Tractables / ProbabilisticCircuits.jl

Probabilistic Circuits from the Juice library
https://tractables.github.io/ProbabilisticCircuits.jl/dev
Apache License 2.0
104 stars 11 forks source link

MAP on HCLTs - Failed to compile PTX code #131

Closed loreloc closed 1 year ago

loreloc commented 1 year ago

Hi, I am trying performing MAP inference on HCLTs using ProbabilisticCircuits.jl v0.4.0, with CUDA 11.7 on a RTX A6000. However, there are some issues compilation-wise. It throws the following exception when calling map_downward!:

ERROR: LoadError: Failed to compile PTX code (ptxas received signal 11)
Invocation arguments: --generate-line-info --verbose --gpu-name sm_86

I have also attached the .ptx file and here is the source code.

ptx file here

using CUDA
using ProbabilisticCircuits
using ProbabilisticCircuits: BitsProbCircuit, CuBitsProbCircuit, loglikelihoods, full_batch_em, mini_batch_em
using MLDatasets
[map_hclt.zip](https://github.com/Juice-jl/ProbabilisticCircuits.jl/files/11302214/map_hclt.zip)

function mnist_cpu()
    train_cpu = collect(transpose(reshape(MNIST.traintensor(UInt8), 28*28, :)))
    test_cpu = collect(transpose(reshape(MNIST.testtensor(UInt8), 28*28, :)))
    train_cpu, test_cpu
end

function mnist_gpu()
    cu.(mnist_cpu())
end

function truncate(data::Matrix; bits)
    data .÷ 2^bits
end

function run(; batch_size =
[map_hclt.zip](https://github.com/Juice-jl/ProbabilisticCircuits.jl/files/11302210/map_hclt.zip)
 512, num_epochs1 = 3, num_epochs2 = 3, num_epochs3 = 1, 
             pseudocount = 0.1, latents = 32, param_inertia1 = 0.2, param_inertia2 = 0.9, param_inertia3 = 0.95)
    train, test = mnist_cpu()
    train_gpu, test_gpu = mnist_gpu()
    trunc_train = cu(truncate(train; bits = 4))
    println("Generating HCLT structure with $latents latents... ");
    @time pc = hclt(trunc_train[1:5000,:], latents; num_cats = 256, pseudocount = 0.1, input_type = Categorical);
    init_parameters(pc; perturbation = 0.4);
    println("Number of free parameters: $(num_parameters(pc))")

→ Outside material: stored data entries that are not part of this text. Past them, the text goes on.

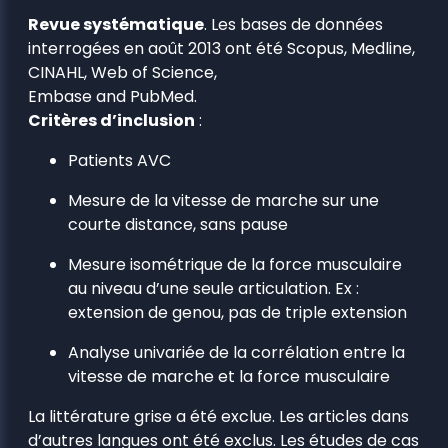
Revue systématique
. Les bases de données
interrogées en août 2013 ont été Scopus, Medline,
CINAHL, Web of Science,
Embase and PubMed.
Critères d’inclusion
:
Patients AVC
Mesure de la vitesse de marche sur une
courte distance, sans pause
Mesure isométrique de la force musculaire
au niveau d’une seule articulation. Ex :
extension de genou, pas de triple extension
Analyse univariée de la corrélation entre la
vitesse de marche et la force musculaire
La littérature grise a été exclue. Les articles dans
d’autres langues ont été exclus. Les études de cas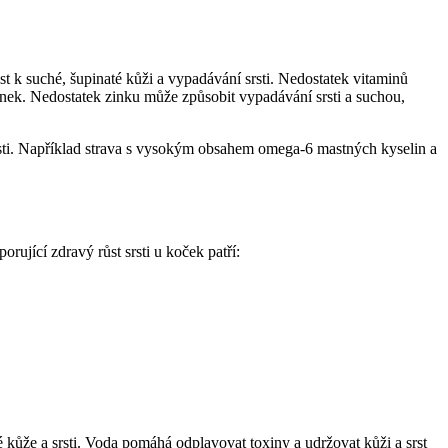
 k suché, šupinaté kůži a vypadávání srsti. Nedostatek vitaminů
inek. Nedostatek zinku může způsobit vypadávání srsti a suchou,
sti. Například strava s vysokým obsahem omega-6 mastných kyselin a
ující zdravý růst srsti u koček patří:
é kůže a srsti. Voda pomáhá odplavovat toxiny a udržovat kůži a srst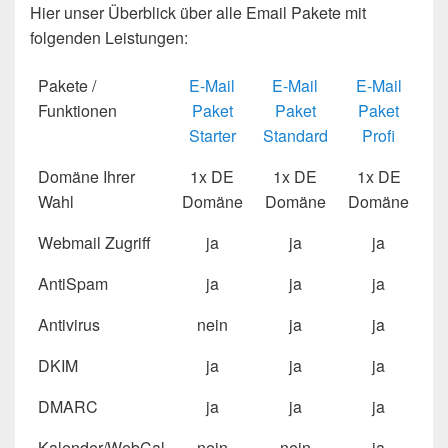
Hier unser Überblick über alle Email Pakete mit
folgenden Leistungen:
Pakete /
E-Mail
E-Mail
E-Mail
Funktionen
Paket
Paket
Paket
Starter
Standard
Profi
Domäne Ihrer
1x DE
1x DE
1x DE
Wahl
Domäne
Domäne
Domäne
Webmail Zugriff
ja
ja
ja
AntiSpam
ja
ja
ja
Antivirus
nein
ja
ja
DKIM
ja
ja
ja
DMARC
ja
ja
ja
Kalender/WebCal
nein
nein
ja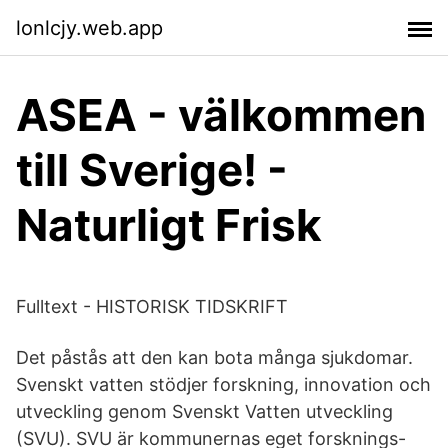
lonlcjy.web.app
ASEA - välkommen
till Sverige! -
Naturligt Frisk
Fulltext - HISTORISK TIDSKRIFT
Det påstås att den kan bota många sjukdomar.
Svenskt vatten stödjer forskning, innovation och
utveckling genom Svenskt Vatten utveckling
(SVU). SVU är kommunernas eget forsknings-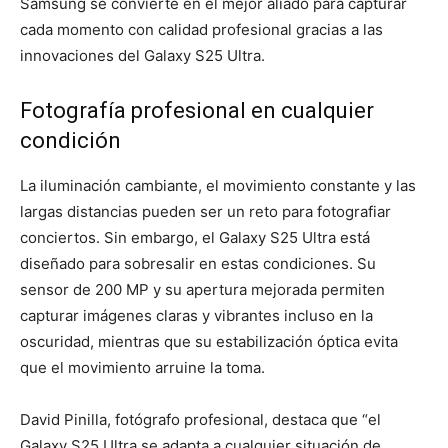
Samsung se convierte en el mejor aliado para capturar
cada momento con calidad profesional gracias a las
innovaciones del Galaxy S25 Ultra.
Fotografía profesional en cualquier
condición
La iluminación cambiante, el movimiento constante y las
largas distancias pueden ser un reto para fotografiar
conciertos. Sin embargo, el Galaxy S25 Ultra está
diseñado para sobresalir en estas condiciones. Su
sensor de 200 MP y su apertura mejorada permiten
capturar imágenes claras y vibrantes incluso en la
oscuridad, mientras que su estabilización óptica evita
que el movimiento arruine la toma.
David Pinilla, fotógrafo profesional, destaca que “el
Galaxy S25 Ultra se adapta a cualquier situación de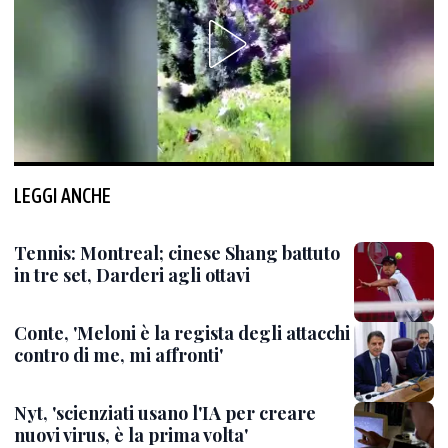
LEGGI ANCHE
Tennis: Montreal; cinese Shang battuto
in tre set, Darderi agli ottavi
Conte, 'Meloni è la regista degli attacchi
contro di me, mi affronti'
Nyt, 'scienziati usano l'IA per creare
nuovi virus, è la prima volta'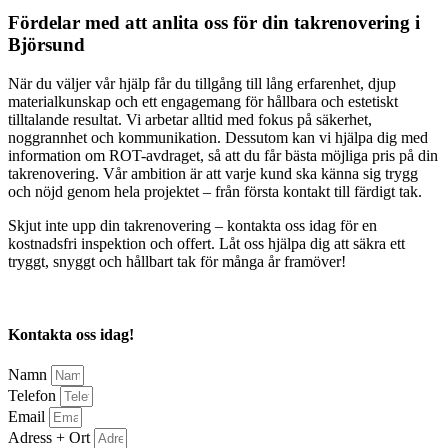
Fördelar med att anlita oss för din takrenovering i
Björsund
När du väljer vår hjälp får du tillgång till lång erfarenhet, djup
materialkunskap och ett engagemang för hållbara och estetiskt
tilltalande resultat. Vi arbetar alltid med fokus på säkerhet,
noggrannhet och kommunikation. Dessutom kan vi hjälpa dig med
information om ROT-avdraget, så att du får bästa möjliga pris på din
takrenovering. Vår ambition är att varje kund ska känna sig trygg
och nöjd genom hela projektet – från första kontakt till färdigt tak.
Skjut inte upp din takrenovering – kontakta oss idag för en
kostnadsfri inspektion och offert. Låt oss hjälpa dig att säkra ett
tryggt, snyggt och hållbart tak för många år framöver!
Kontakta oss idag!
Namn
Telefon
Email
Adress + Ort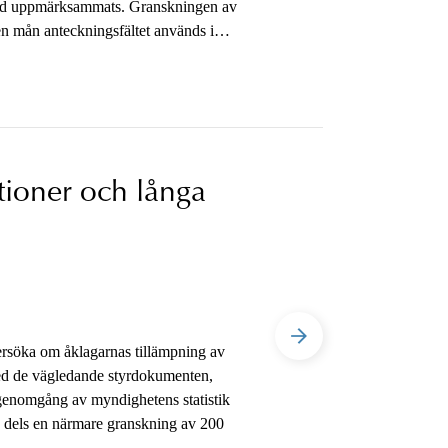
urtid uppmärksammats. Granskningen av
ken mån anteckningsfältet används i
skningen har även ingått frågan om
en har utgått från
tioner och långa
ersöka om åklagarnas tillämpning av
 med de vägledande styrdokumenten,
genomgång av myndighetens statistik
h dels en närmare granskning av 200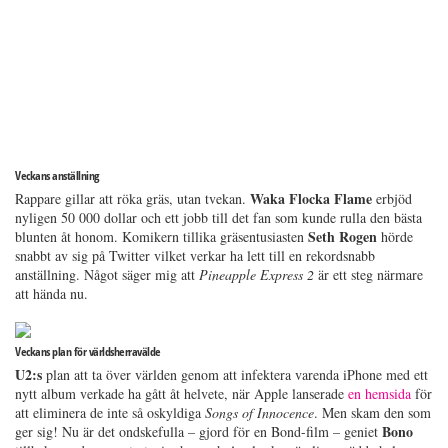
Veckans anställning
Waka Flocka Flame
Rappare gillar att röka gräs, utan tvekan.
erbjöd
nyligen 50 000 dollar och ett jobb till det fan som kunde rulla den bästa
Seth Rogen
blunten åt honom. Komikern tillika gräsentusiasten
hörde
snabbt av sig på Twitter vilket verkar ha lett till en rekordsnabb
anställning. Något säger mig att
Pineapple Express 2
är ett steg närmare
att hända nu.
Veckans plan för världsherravälde
U2:s
plan att ta över världen genom att infektera varenda iPhone med ett
nytt album verkade ha gått åt helvete, när Apple lanserade
en hemsida
för
att eliminera de inte så oskyldiga
Songs of Innocence
. Men skam den som
Bono
ger sig! Nu är det ondskefulla – gjord för en Bond-film – geniet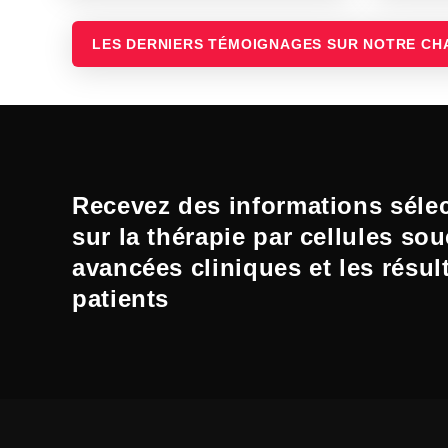
LES DERNIERS TÉMOIGNAGES SUR NOTRE CH
Recevez des informations séle
sur la thérapie par cellules sou
avancées cliniques et les résul
patients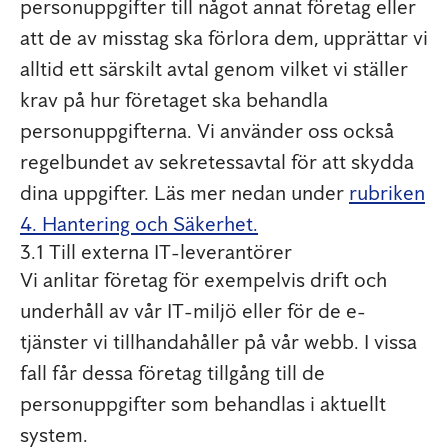
personuppgifter till något annat företag eller
att de av misstag ska förlora dem, upprättar vi
alltid ett särskilt avtal genom vilket vi ställer
krav på hur företaget ska behandla
personuppgifterna. Vi använder oss också
regelbundet av sekretessavtal för att skydda
dina uppgifter. Läs mer nedan under
rubriken
4. Hantering och Säkerhet.
3.1 Till externa IT-leverantörer
Vi anlitar företag för exempelvis drift och
underhåll av vår IT-miljö eller för de e-
tjänster vi tillhandahåller på vår webb. I vissa
fall får dessa företag tillgång till de
personuppgifter som behandlas i aktuellt
system.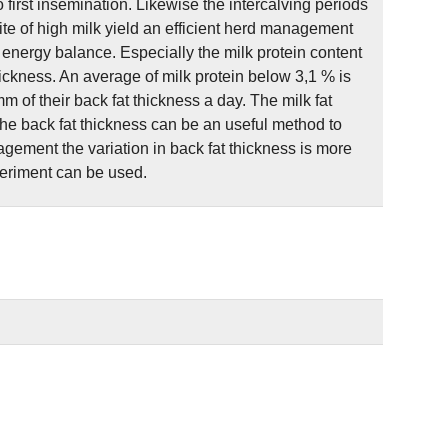
 first insemination. Likewise the intercalving periods
te of high milk yield an efficient herd management
 to energy balance. Especially the milk protein content
 thickness. An average of milk protein below 3,1 % is
m of their back fat thickness a day. The milk fat
the back fat thickness can be an useful method to
gement the variation in back fat thickness is more
periment can be used.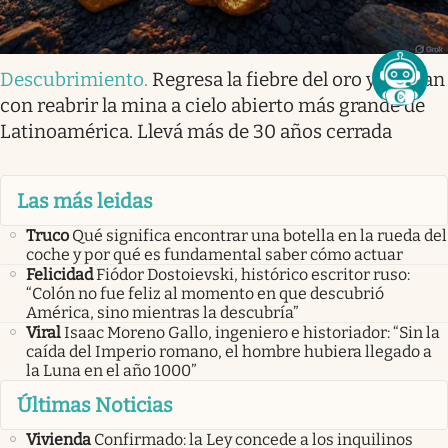
Descubrimiento
.
Regresa la fiebre del oro y sueñan
con reabrir la mina a cielo abierto más grande de
Latinoamérica. Llevá más de 30 años cerrada
Las más leidas
Truco
Qué significa encontrar una botella en la rueda del
coche y por qué es fundamental saber cómo actuar
Felicidad
Fiódor Dostoievski, histórico escritor ruso:
“Colón no fue feliz al momento en que descubrió
América, sino mientras la descubría”
Viral
Isaac Moreno Gallo, ingeniero e historiador: “Sin la
caída del Imperio romano, el hombre hubiera llegado a
la Luna en el año 1000”
Últimas Noticias
Vivienda
Confirmado: la Ley concede a los inquilinos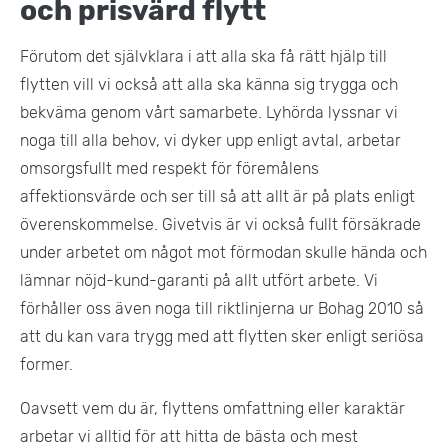
och prisvärd flytt
Förutom det självklara i att alla ska få rätt hjälp till
flytten vill vi också att alla ska känna sig trygga och
bekväma genom vårt samarbete. Lyhörda lyssnar vi
noga till alla behov, vi dyker upp enligt avtal, arbetar
omsorgsfullt med respekt för föremålens
affektionsvärde och ser till så att allt är på plats enligt
överenskommelse. Givetvis är vi också fullt försäkrade
under arbetet om något mot förmodan skulle hända och
lämnar nöjd-kund-garanti på allt utfört arbete. Vi
förhåller oss även noga till riktlinjerna ur Bohag 2010 så
att du kan vara trygg med att flytten sker enligt seriösa
former.
Oavsett vem du är, flyttens omfattning eller karaktär
arbetar vi alltid för att hitta de bästa och mest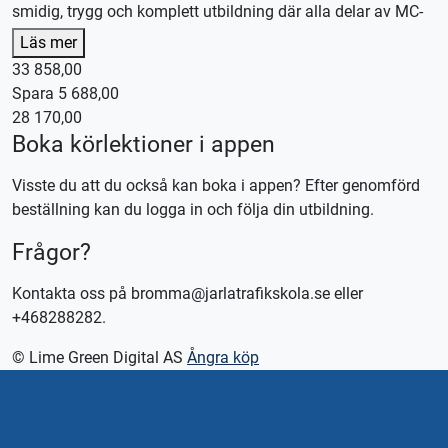
smidig, trygg och komplett utbildning där alla delar av MC-
utbildningen ingår.
Läs mer
33 858,00
Vi hjälper dig hela vägen – från första körpasset till färdig
Spara 5 688,00
utbildning. Vi sköter bokningar och planering, och om du
28 170,00
önskar kan utbildningen läggas upp intensivt för dig som
Boka körlektioner i appen
vill komma i mål snabbare. Du väljer tempot – vi anpassar
upplägget efter dina mål och förutsättningar.
Visste du att du också kan boka i appen? Efter genomförd
beställning kan du logga in och följa din utbildning.
Detta ingår i MC-paket Medium:
Frågor?
🏍️ 12 st manövreringspass á 50 minuter
🏍️ 4 st trafiklektioner á 100 minuter
Kontakta oss på bromma@jarlatrafikskola.se eller
🏍️ 150 minuter landsvägskörning
+468288282.
📘 Riskutbildning del 1 (Riskettan)
⚠️ Riskutbildning del 2 (Risktvåan)
© Lime Green Digital AS
Ångra köp
✅ Utbildningskontroll
💻 1 månads digital teori
Ett MC-paket med allt som krävs för att du ska nå ditt mål –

    print("Moving circuit to GPU... ")
    CUDA.@time bpc = CuBitsProbCircuit(pc)
    softness    = 0
    @time mini_batch_em(bpc, train_gpu, num_epochs1; batch_size, pseudocount, 
                 softness, param_inertia = param_inertia1, param_inertia_end = param_inertia2, debug = false)
    ll1 = loglikelihood(bpc, test_gpu; batch_size)
    println("test LL: $(ll1)") 
    @time mini_batch_em(bpc, train_gpu, num_epochs2; batch_size, pseudocount, 
                 softness, param_inertia = param_inertia2, param_inertia_end = param_inertia3)
    ll2 = loglikelihood(bpc, test_gpu; batch_size)
    println("test LL: $(ll2)")
    @time full_batch_em(bpc, train_gpu, num_epochs3; batch_size, pseudocount, softness)
    ll3 = loglikelihood(bpc, test_gpu; batch_size)
    println("test LL: $(ll3)")
    print("update parameters")
    @time ProbabilisticCircuits.update_parameters(bpc)

    try_map(bpc)

    ll1, ll2, ll3, batch_size, pseudocount, latents
end

function try_map(bpc)
    @info "MAP"
    train_gpu, _ = mnist_gpu();
    data = Array{Union{Missing, UInt32}}(train_gpu[1:10, :]);
    data[:, 1:400] .= missing;
    data_gpu = cu(data);
    MAP(bpc, data_gpu; batch_size=10)  # Error is thrown here, inside "map_downward!"
end

run()
khosravipasha commented 1 year ago

I think most likely issue is with the data type when get error like this, usually julia's kernel compiler for cuda does not give nice errors where there is type issues.

Also note that MAP is not exact on HCLTs since they are not deterministic circuits.

Please try change into the following and see what happens, it should work, let me know if it does not.

data = Array{Union{Missing, UInt8}}(train_gpu[1:10, :]);
loreloc commented 1 year ago

Thank you! It seems it works now.

I was trying to perform approximate MAP using the same code in the example RAT_mnist.jl.

khosravipasha commented 1 year ago

Makes sense, try to aim for having same types as original data the circuit was trained on, some of the types automatically get picked up for the input nodes. In that ones seems we used UInt32 for the data when training the circuit.